I took a chance on “RRR,” a Hindi film that showcases an epic tale between two friends in 1920s British-ruled India, and I’m glad that I did. I watched the film with subtitles, and it really vindicated for me what “Parasite” director Bong Joon Ho said a few years ago at the Oscars: “Once you overcome the one inch tall barrier of subtitles, you will be introduced to so many more amazing films.”
The film starts off with the abduction of a young girl named Malli (Twinkle Sharma) from the Gond Tribe by British Gov. Scott Buxton (Ray Stevenson) and his wife, Catherine (Alison Doody). This sets her brother, Komaram Bheem (N. T. Rama Rao Jr.) on a mission of rebellion in order to get her back.
Meanwhile, Alluri Sitarama Raju (Ram Charan), is doing all that he can to move up the ranks as an officer of the British Empire. Raju is portrayed as an almost unstoppable force, initially illustrated in his introductory scene in which he captures a single protester out of a sea of many, all who are determined to trample him. After his impressive feat, he is assigned to track down and capture Bheem.

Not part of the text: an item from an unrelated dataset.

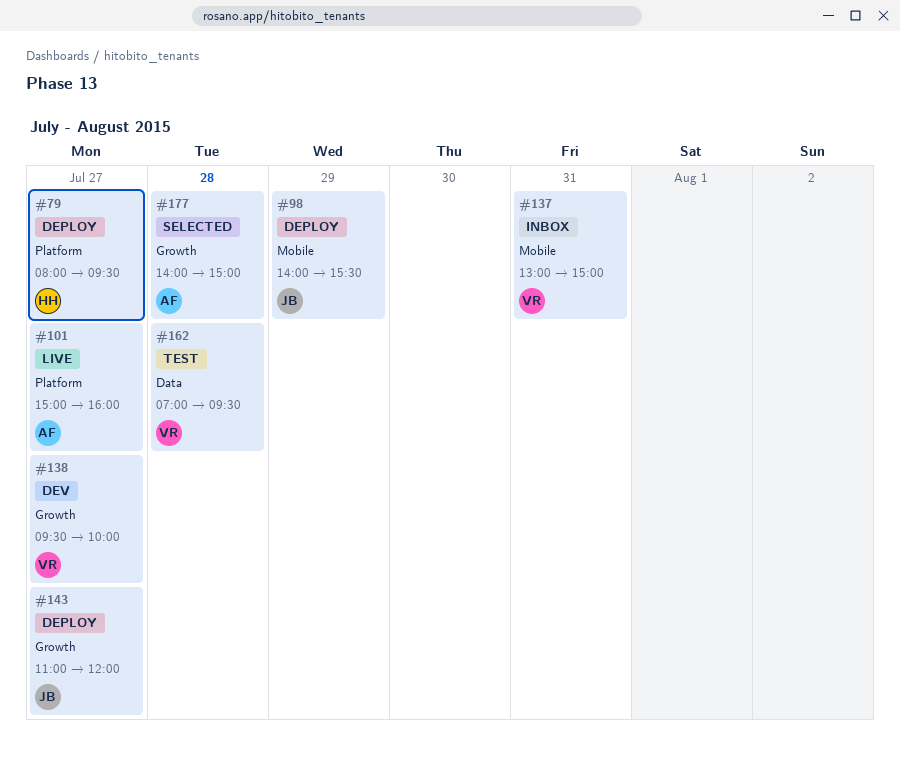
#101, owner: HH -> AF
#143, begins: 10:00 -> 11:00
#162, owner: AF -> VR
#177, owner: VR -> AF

The two end up meeting by chance when they help save a boy from a train crash in which the two have instant chemistry, unaware of each other’s true identities. They end up becoming good friends and they save each other a few times; Raju even helps Bheem court an English lady named Jenny (Olivia Morris), who helps give him a read of Buxton’s sprawling compound where Malli is being held.
Bheem and Raju inevitably find their lives on a collision course when Raju learns of Bheem’s true identity, pitting the two close friends against each other as bitter enemies. And it produces some wonderful melodrama.
In a video on InReview’s TikTok account, I noted that this film used exaggeration well, feeling to me like a live action anime. It is marvelously produced — while it does indulge in the realm of the ridiculous, nothing in it feels fake or cheaply made. I particularly liked its over-the-top action scenes and in-your-face use of symbolism.
It was a little long for my tastes — its run time is nearly 3 hours, and it does drag at certain points. I watched it over the course of three viewing sessions.
As a whole, “RRR” is a silly, over-the-top film that fully commits to what it is, resulting in superior melodrama and great action sequences fueled by the convincing performances of its leads. You might need to take a break or two while watching this like I did, but I think this is a film anyone can get into.
The “one inch” barrier of subtitles is easy to overcome and you will be glad when you do.